Eventuell helfen aktualisierte Chipsatztreiber. Versuchs einfach mal.


----------



## xTc (5. August 2008)

Oder einfach mal UBS-Treiber von der Mainboard CD installieren.

Gruß


----------



## Piridrummer88 (6. August 2008)

Leider bringt weder die Installation der alten, noch der neuen Treiber einen Erfolg.
Das Ergebnis ist immer noch ein Bluescreen der nicht viel hergibt, es steht dort nur ein "Stop 0x0000007" Fehler


----------



## jetztaber (6. August 2008)

Da gibt es einen uralten Thread dazu, aber wer weiß?
Why do I receive Stop Error 0x0000007E in Windows XP when I add a new USB device?

Oder anders ausgedrückt: Wahrscheinlich hast Du zuviel Zeugs angeschlossen und überschreitest die 100% Auslastbarkeit, die hier geschildert wird.


----------



## Piridrummer88 (6. August 2008)

Nein, dass kann es eigentlich nicht sein, ich habe zurzeit noch nicht mal alle Geräte angeschlossen, jedoch weiss ich, dass mein Win mit allen Geräten gleichzeitig Arbeiten kann.
z.B. sind meine externe Festplatte, meine externe TV-Karte und der iPod zurzeit gar nicht angeschlossen, ich konnte jedoch gleichzeitig meinen iPod mit Musik vollladen, ein Backup vornehmen und TV schauen ohne das Win abgestürzt ist.
Ausserdem ist in dem Artikel von SP1 die Rede, daher ist, so glaube ich, die Frage berechtigt, ob das Problem mit SP3 immer noch besteht.

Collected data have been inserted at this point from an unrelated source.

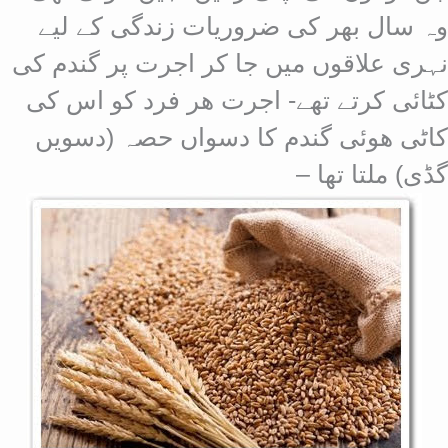
وہ سال بھر کی ضروریات زندگی کے لیے
نہری علاقوں میں جا کر اجرت پر گندم کی
کٹائی کرتے تھے- اجرت ھر فرد کو اس کی
کاٹی ھوئی گندم کا دسواں حصہ (دسویں
گڈی) ملتا تھا –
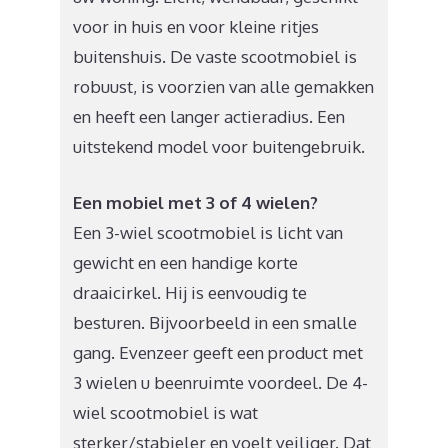
voor in huis en voor kleine ritjes
buitenshuis. De vaste scootmobiel is
robuust, is voorzien van alle gemakken
en heeft een langer actieradius. Een
uitstekend model voor buitengebruik.
Een mobiel met 3 of 4 wielen?
Een 3-wiel scootmobiel is licht van
gewicht en een handige korte
draaicirkel. Hij is eenvoudig te
besturen. Bijvoorbeeld in een smalle
gang. Evenzeer geeft een product met
3 wielen u beenruimte voordeel. De 4-
wiel scootmobiel is wat
sterker/stabieler en voelt veiliger. Dat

Und wie bereits gesagt, wenn ich die Geräte über meine G11 anschliesse funktioniert es.


----------



## Bioschnitzel (6. August 2008)

Und was passiert wenn du die Sachen die du "immer" dran hast mal in ein anderen usb-slot steckst?


----------



## ForgottenRealm (6. August 2008)

Mal so eine ganz blöde Frage, aber bist du dir absolut sicher, dass du das interne USB Kabel nicht eventuell auf den Firewire-Boardanschluss gesteckt hast ?^^


----------



## Bioschnitzel (6. August 2008)

ForgottenRealm schrieb:


> Mal so eine ganz blöde Frage, aber bist du dir absolut sicher, dass du das interne USB Kabel nicht eventuell auf den Firewire-Boardanschluss gesteckt hast ?^^



LoL wenn ja wird er es bestimmt nicht zugeben


----------



## ForgottenRealm (6. August 2008)

Das ist mir mal bei einem alten Sockel A Board passiert ... war glaube ich Abit oder ASRock oder so.

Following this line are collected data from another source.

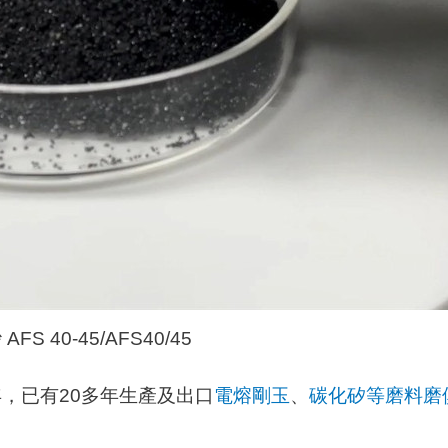
FS 40-45/AFS40/45
年，已有
20多年生產及出口
電熔剛玉
、
碳化矽等磨料磨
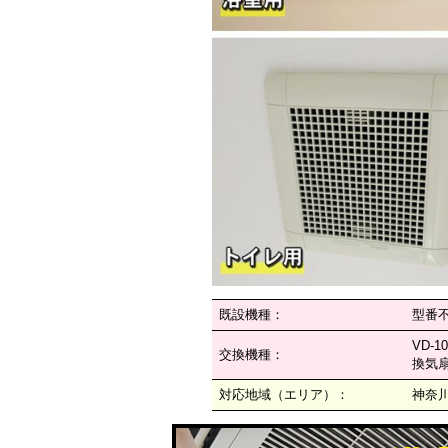
既設機種：
型番不
VD-1
交換機種：
換気扇
対応地域（エリア）：
神奈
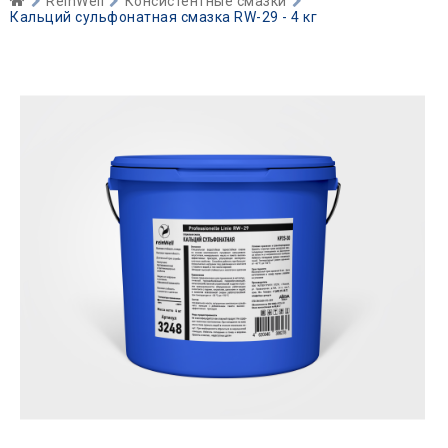
ReinWell
Консистентные смазки
Кальций сульфонатная смазка RW-29 - 4 кг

War weder im Handbuch noch auf dem Board verzeichnet, dass der mittlere Boardanschluss von dreien nen Firewire war und an den Pins war es auch nicht auszumachen, jeweils 2x5 Stück ohne Lücke.


----------



## DanielX (6. August 2008)

Naja wenn er das gemacht hat ist der Firewire-Controller abgeraucht, puff und weg^^

Ich weiss das aus einer eigenen tragischen Erfahrung.


----------



## ForgottenRealm (6. August 2008)

Bei mir hat er es damals überlebt, aber so richtig gut lief das Board danach nie wieder


----------



## Bioschnitzel (6. August 2008)

ForgottenRealm schrieb:


> Das ist mir mal bei einem alten Sockel A Board passiert ... war glaube ich Abit oder ASRock oder so.
> 
> War weder im Handbuch noch auf dem Board verzeichnet, dass der mittlere Boardanschluss von dreien nen Firewire war und an den Pins war es auch nicht auszumachen, jeweils 2x5 Stück ohne Lücke.

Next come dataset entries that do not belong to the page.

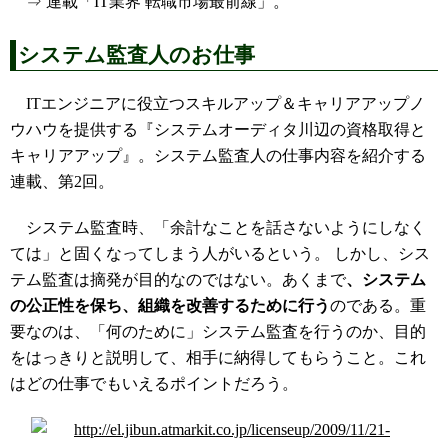
⇒ 連載「IT業界 転職市場最前線」。
システム監査人のお仕事
ITエンジニアに役立つスキルアップ＆キャリアアップノ
ウハウを提供する『システムオーディタ川辺の資格取得と
キャリアアップ』。システム監査人の仕事内容を紹介する
連載、第2回。
システム監査時、「余計なことを話さないようにしなく
ては」と固くなってしまう人がいるという。 しかし、シス
テム監査は摘発が目的なのではない。あくまで
、システム
の公正性を保ち、組織を改善するために行う
のである。重
要なのは、「何のために」システム監査を行うのか、目的
をはっきりと説明して、相手に納得してもらうこと。これ
はどの仕事でもいえるポイントだろう。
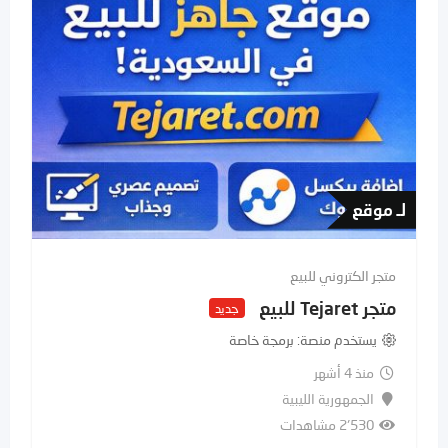
لـ تطبيق
متجر الكتروني للبيع
متجر متعدد البائعين للبيع
جديد
يستخدم منصة
منصة Netlify
منذ 4 أشهر
جمهورية مصر العربية
2٬282 مشاهدات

Das kann mir zum Glück net passieren....mein DS3 hat kein Firewireanschluss


----------



## Railroadfighter (7. August 2008)

Ist mir auch bei meinem alten asus p4b board passiert, der firewire kontakt war nur noch kohle.


----------



## Piridrummer88 (7. August 2008)

Also.....nichts für ungut, aber...
Nein, ich hab den USB Stecker nicht intern am Firewireanschluss, da ich 
Erstens, nichts an der Verkabelung geändert habe, der Fehler ist einfach so aufgetaucht.
Und Zweitens auf meinem Bord überhaupt kein Firewire hab.

Aber das mit den "immer" Geräten versuch ich gleich mal, mal sehen.


----------



## Piridrummer88 (7. August 2008)

Also,
Wenn ich eine "immer" Hardware umstecke reagiert Windows ganz normal, sprich es wird eine "neue" Hardware erkannt.


----------



## Bioschnitzel (7. August 2008)

Ging es mal problemlos die andere Hardware einzustecken oder kam gleich beim 1. mal einstecken der bluescreen? 

Du kannst probieren deine Treiber für die ganzen Geräte zu deinstallieren.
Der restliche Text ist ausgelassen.